This Week's Progress:
*
Tried running c2rust on ESA libmCS
*
A math library that does not contain complicated data structures
*
This is the first milestone given by TRACTOR
*
Running configure generates a makefile, then running `bear -- make` generates a `compile_commands.json`, which is taken by c2rust to decide which files to transpile under what configurations
*
c2rust runs the C preprocessor before performing transpilation, which means that:
*
Macros that are used to accommodate different machine platforms are expanded, and the transpiled code would only work for the platform on which the preprocessor was run, and the configurations that are designate when running configure
*
Function-like macros are expanded, which makes the transpiled rust code less readable
*
Two possible research sub-topics related with macro expansion:
*
Configure-make-macro is a commonly used C project management paradigm, with the execution and expansion of which the code that targets a specific environment is generated, and the rest is pruned. Preprocessed code may contain platform-specific primitives, or even replace large chunks implementations containing multiple functions. For project-level C to Rust translation, it is important to keep this portability. What would be an idiomatic project management paradigm for Rust, and how do we migrate to that from a C project?
*
Without access to generics, C programmers often make use of macros to implement what is equivalent to a generic function. At preprocessing, such macros are copy-pasted to source code. This makes transpiled Rust code hard to read, and loses information about this meaningful structure. Ideally, they should be transpiled into Rust's generic functions. Here are some possible solutions:
*
Identify and promote these macros to C functions before preprocessing
*
Pros: transparent to the preprocessor, fits in C grammar so it does not need extra IR
*
Cons: Programmers have possibly chosen macro over function because it requires void * and extra params to implement a "generic" function in C, which is likely to occur in a lifted function.

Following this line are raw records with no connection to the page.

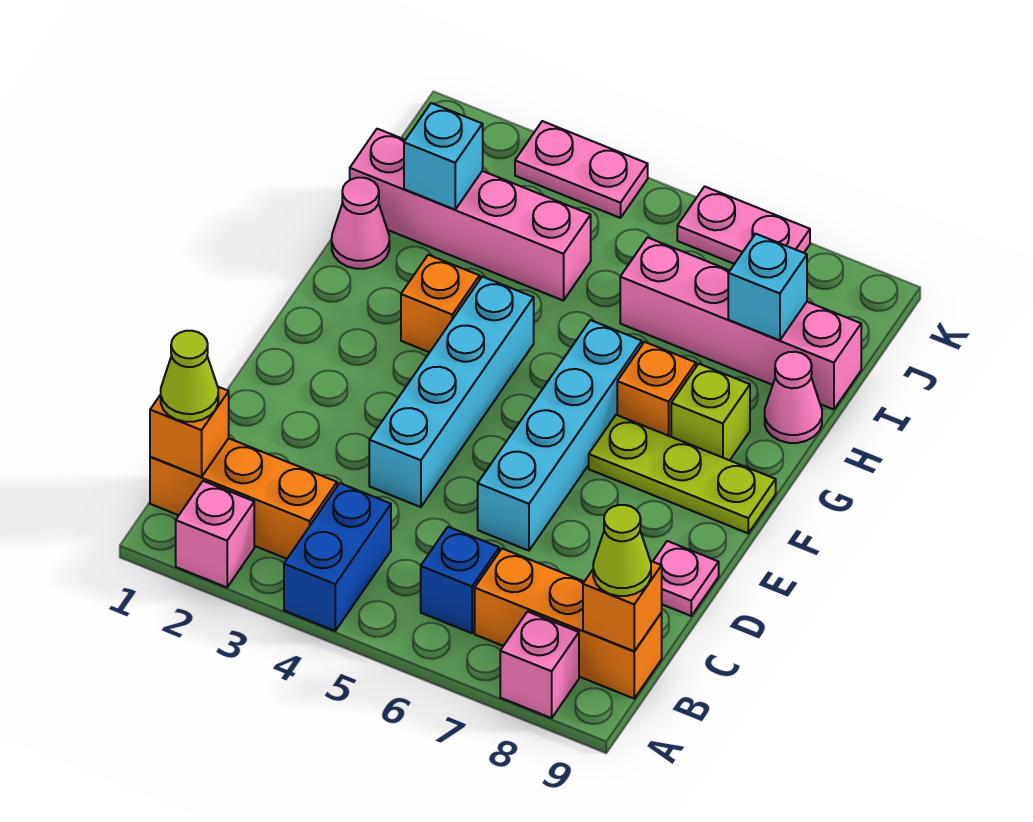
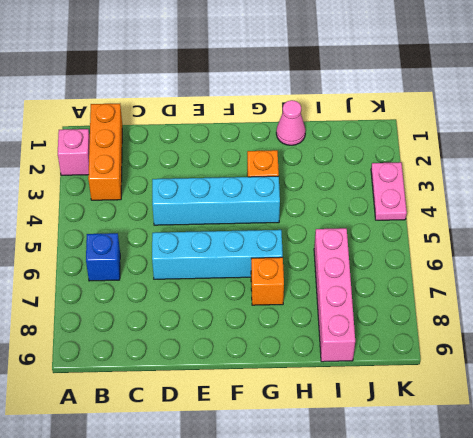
none -> blue brick A4:B4 level 1
none -> pink brick A8 level 1
none -> orange brick B7:B9 level 1

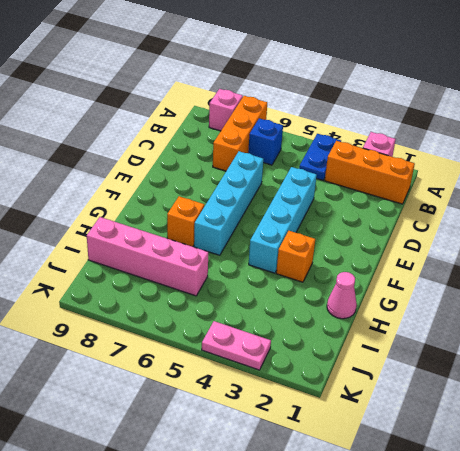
blue plate A4:B4 level 1 -> blue brick A4:B4 level 1
orange brick A7:C7 level 1 -> orange brick B7:B9 level 1
none -> pink plate D9 level 1
none -> lime plate F7:F9 level 1
none -> lime brick G8 level 1

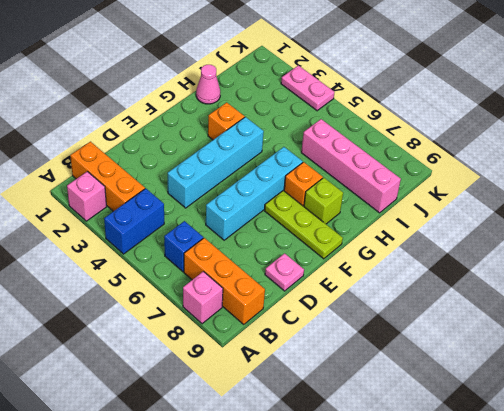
none -> pink cone H9 level 1
none -> pink brick I1:I4 level 1
none -> pink plate K6:K7 level 1

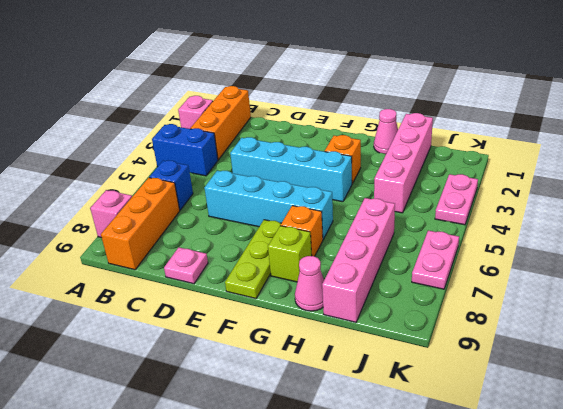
none -> orange brick B1 level 2
none -> orange brick B9 level 2
none -> cyan brick I2 level 2

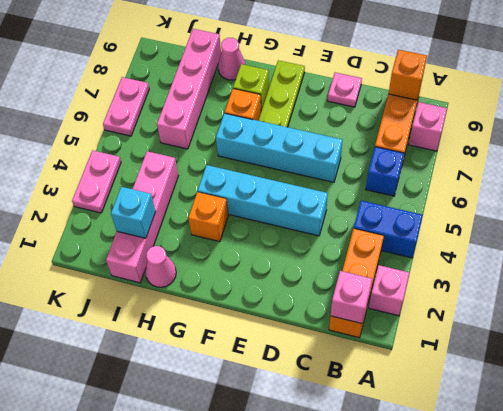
pink brick B1 level 2 -> orange brick B1 level 2
none -> cyan brick I8 level 2
none -> lime cone B1 level 3
none -> lime cone B9 level 3

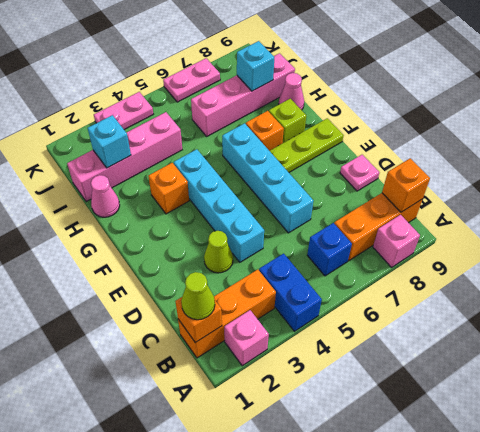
lime cone D3 level 1 -> lime cone B9 level 3

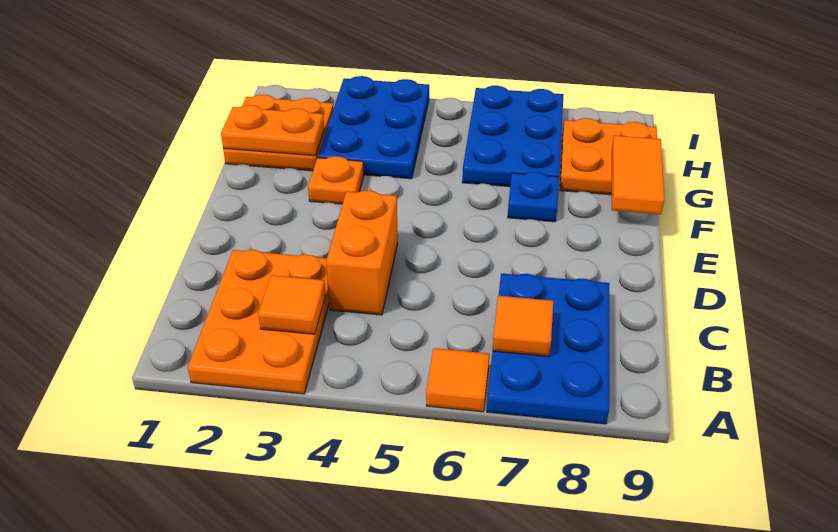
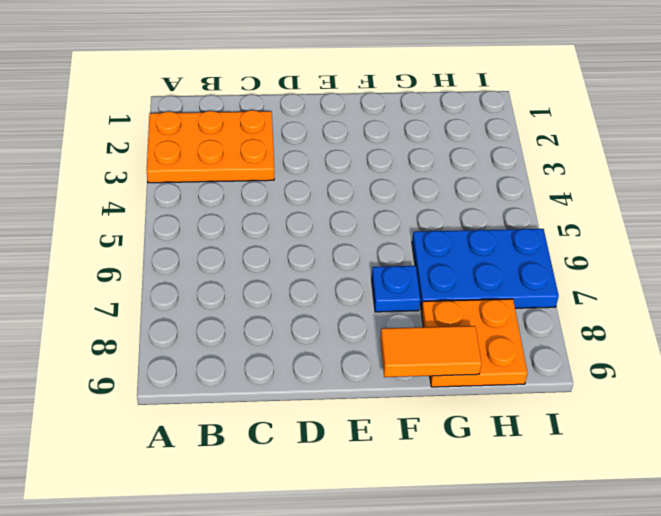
none -> orange tile A6 level 1
none -> blue plate A7:C8 level 1
none -> orange brick C4:D4 level 1

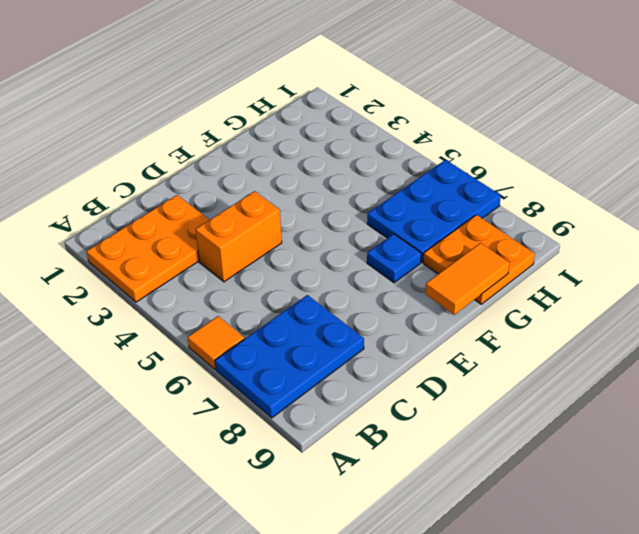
none -> orange plate F3 level 1
none -> orange plate G1:H2 level 1
none -> blue plate G3:I4 level 1

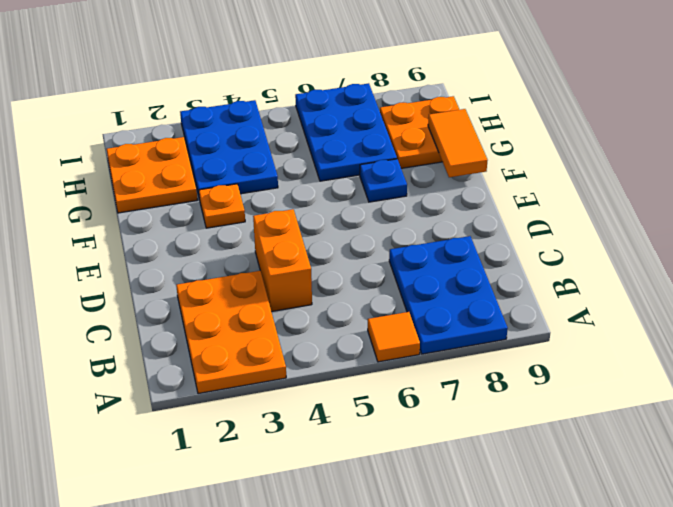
none -> orange tile B3 level 2
none -> orange tile B7 level 2
none -> orange plate G1:G2 level 2

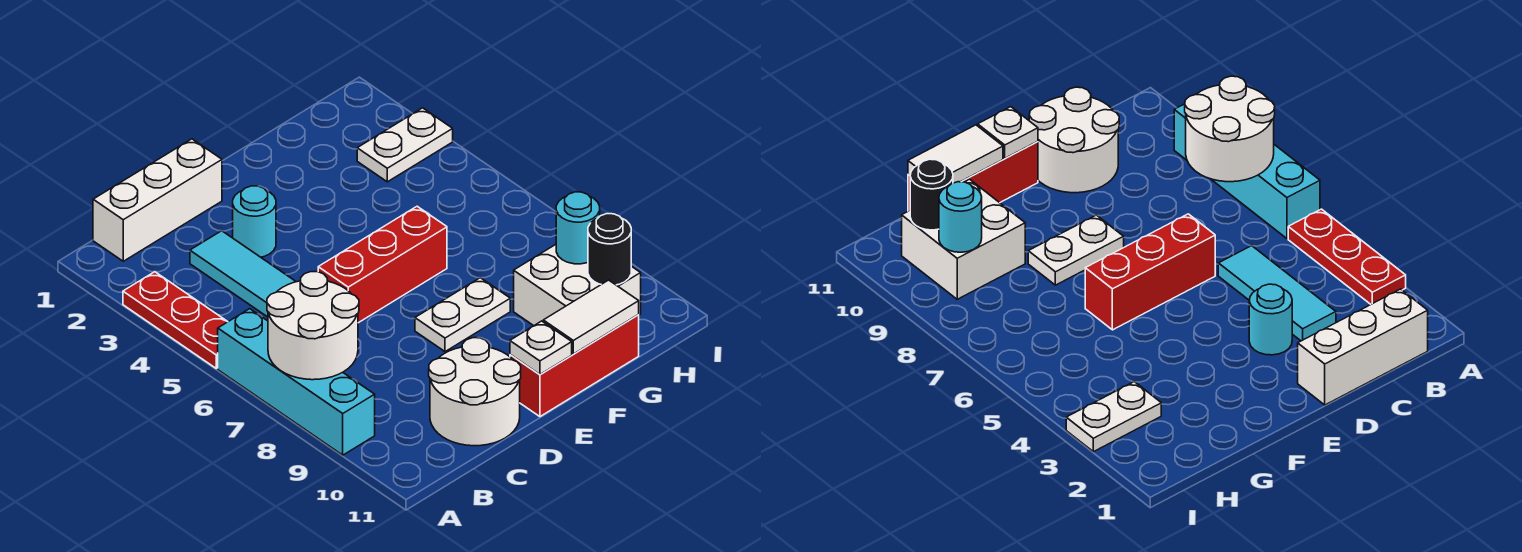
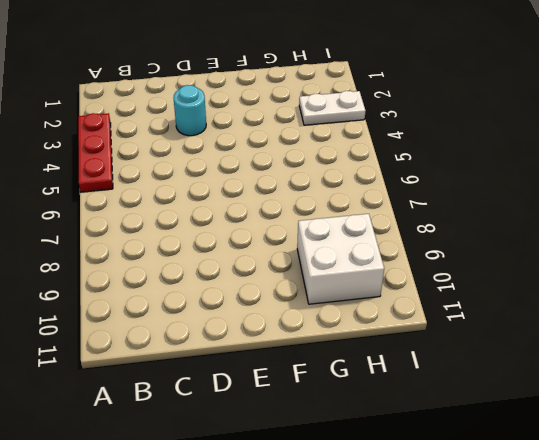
none -> cyan brick A6:A9 level 1
none -> white brick B1:D1 level 1
none -> cyan tile C3:C5 level 1

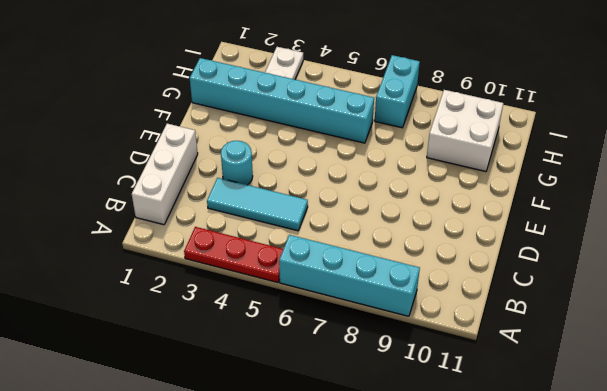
cyan brick G1:G6 level 1 -> none
cyan brick H7:I7 level 1 -> none
none -> white round brick C10:D11 level 1
none -> red brick D6:F6 level 1
none -> white plate E8:F8 level 1

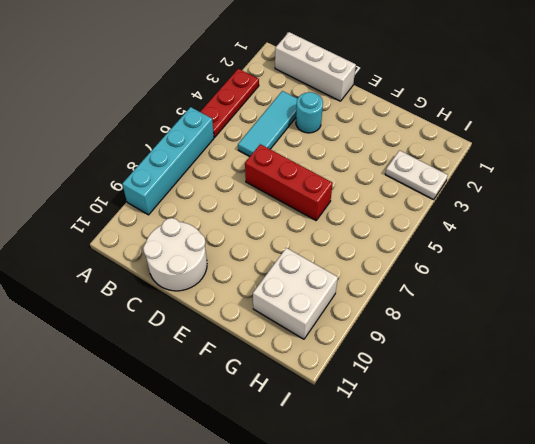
none -> white plate E8:F8 level 1
none -> red brick E11:G11 level 1
none -> white round brick A7:B8 level 2

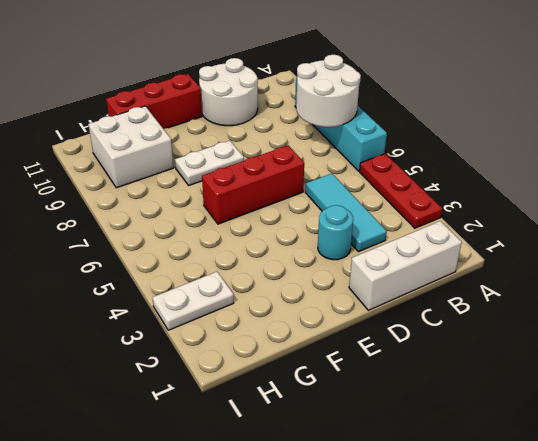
none -> white plate E11 level 2
none -> white tile F11:G11 level 2
none -> cyan round brick H9 level 2

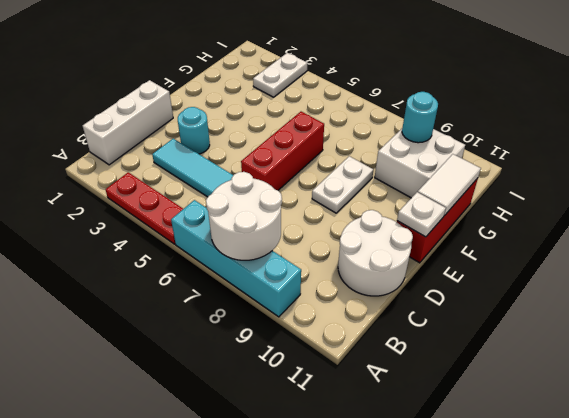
none -> black round brick H10 level 2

Later transpilation steps may need extra efforts to turn this void * type of functions into generic functions.
*
Identify these macros and tag them as generics
*
Pros: later transpliation steps can easily pick up this tag to minimize information loss and produce higher quality generic functions
*
Cons: requires extra IR above C to support this tag, requires extra preprocessor and C parser support
*
Expand them as-is and try to merge them later
*
Pros: need no effort on the preprocessor and C parser end
*
Cons: loses a lot of information, identifying sections that were the same macro before may be a harder task on the transpiler end (maybe leaving a heuristic-styled attribute tag can simplify this?)
*
Wrote a working set size statistics script for Jenga
*
Rohan proposed replacing "% of memory as fast tier" with "% of working set size as fast tier" for our re-submission
*
The script takes a trace, chops it down to equal-length intervals, counts how many pages have been accessed at least once (or pages that account for the most accesses) in this interval, and takes the max/average of all intervals as the working set size
*
The script takes several (may be controversial) parameters that may need further discussion
*
Granularity: should we use 30k or 2M as an interval length?
*
A shorter interval indicates that we assume the machine migrates pages fast enough to follow up the change of working set
*
Should we use max or average?
*
Should we cover all pages that have been accessed in an interval, or for avoiding the case where a lot of pages are only accessed several times, cover only the pages that get most accessed, ranking them down until it reaches e.g. 90% of all accesses in the interval?